- [Problem description] Examine each line of the data, and copy the ones containing "http".

- [Extracted entries]
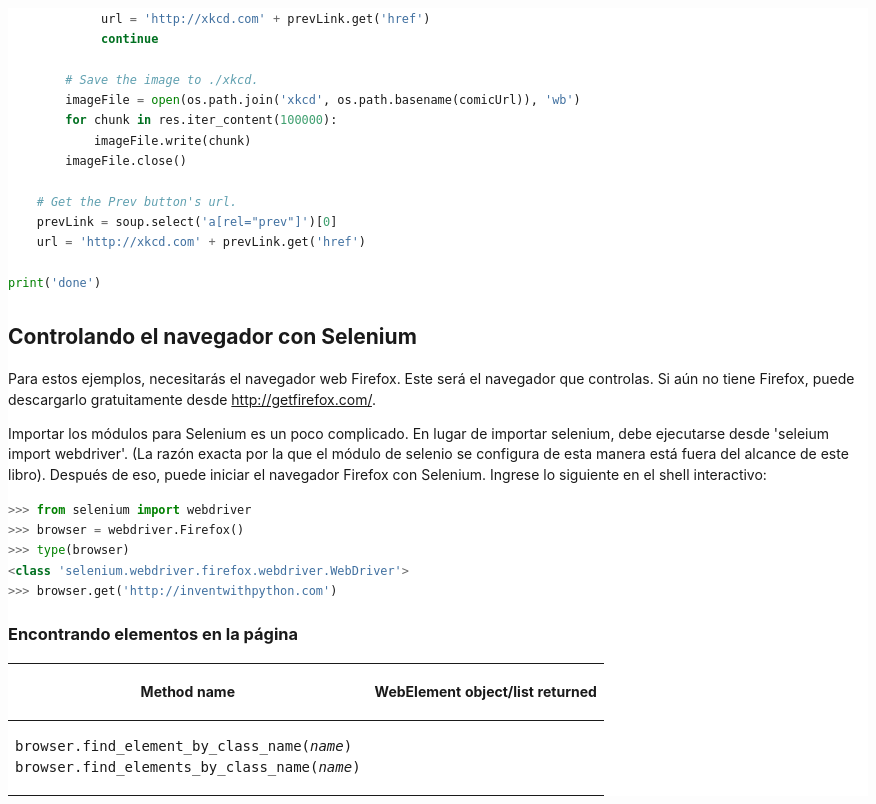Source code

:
 ```python
             url = 'http://xkcd.com' + prevLink.get('href')
             continue

        # Save the image to ./xkcd.
        imageFile = open(os.path.join('xkcd', os.path.basename(comicUrl)), 'wb')
        for chunk in res.iter_content(100000):
            imageFile.write(chunk)
        imageFile.close()

    # Get the Prev button's url.
    prevLink = soup.select('a[rel="prev"]')[0]
    url = 'http://xkcd.com' + prevLink.get('href')

print('done')
```

## Controlando el navegador con Selenium

Para estos ejemplos, necesitarás el navegador web Firefox. Este será el navegador que controlas. Si aún no tiene Firefox, puede descargarlo gratuitamente desde http://getfirefox.com/. 

Importar los módulos para Selenium es un poco complicado. En lugar de importar selenium, debe ejecutarse desde 'seleium import webdriver'. (La razón exacta por la que el módulo de selenio se configura de esta manera está fuera del alcance de este libro). Después de eso, puede iniciar el navegador Firefox con Selenium. Ingrese lo siguiente en el shell interactivo:

```python
>>> from selenium import webdriver
>>> browser = webdriver.Firefox()
>>> type(browser)
<class 'selenium.webdriver.firefox.webdriver.WebDriver'>
>>> browser.get('http://inventwithpython.com')
```

### Encontrando elementos en la página

<table summary="Selenium’s WebDriver Methods for Finding Elements" class="calibre9">
<colgroup class="calibre10">
<col class="calibre11">
<col class="calibre11">
</colgroup>
<thead class="calibre12">
<tr class="calibre13">
<th valign="top" class="calibre14">
<p class="calibre4"><a id="calibre_link-305" class="calibre1"></a><a id="calibre_link-323" class="calibre1"></a><a id="calibre_link-385" class="calibre1"></a><a id="calibre_link-735" class="calibre1"></a><a id="calibre_link-902" class="calibre1"></a><a id="calibre_link-903" class="calibre1"></a><a id="calibre_link-906" class="calibre1"></a><a id="calibre_link-1016" class="calibre1"></a><a id="calibre_link-1551" class="calibre1"></a><a id="calibre_link-1693" class="calibre1"></a>Method name</p>
</th>
<th valign="top" class="calibre15">
<p class="calibre4">WebElement object/list returned</p>
</th>
</tr>
</thead>
<tbody class="calibre16">
<tr class="calibre13">
<td valign="top" class="calibre17"><a id="calibre_link-2988" class="calibre1"></a>
<pre class="programlisting2">browser.find_element_by_class_name(<span class="calibre1"><em class="literal3">name</em></span>)
browser.find_elements_by_class_name(<span class="calibre1"><em class="literal3">name</em></span>)</pre>
</td>
<td valign="top" class="calibre18">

- [Written response]
             url = 'http://xkcd.com' + prevLink.get('href')
    url = 'http://xkcd.com' + prevLink.get('href')
Para estos ejemplos, necesitarás el navegador web Firefox. Este será el navegador que controlas. Si aún no tiene Firefox, puede descargarlo gratuitamente desde http://getfirefox.com/. 
>>> browser.get('http://inventwithpython.com')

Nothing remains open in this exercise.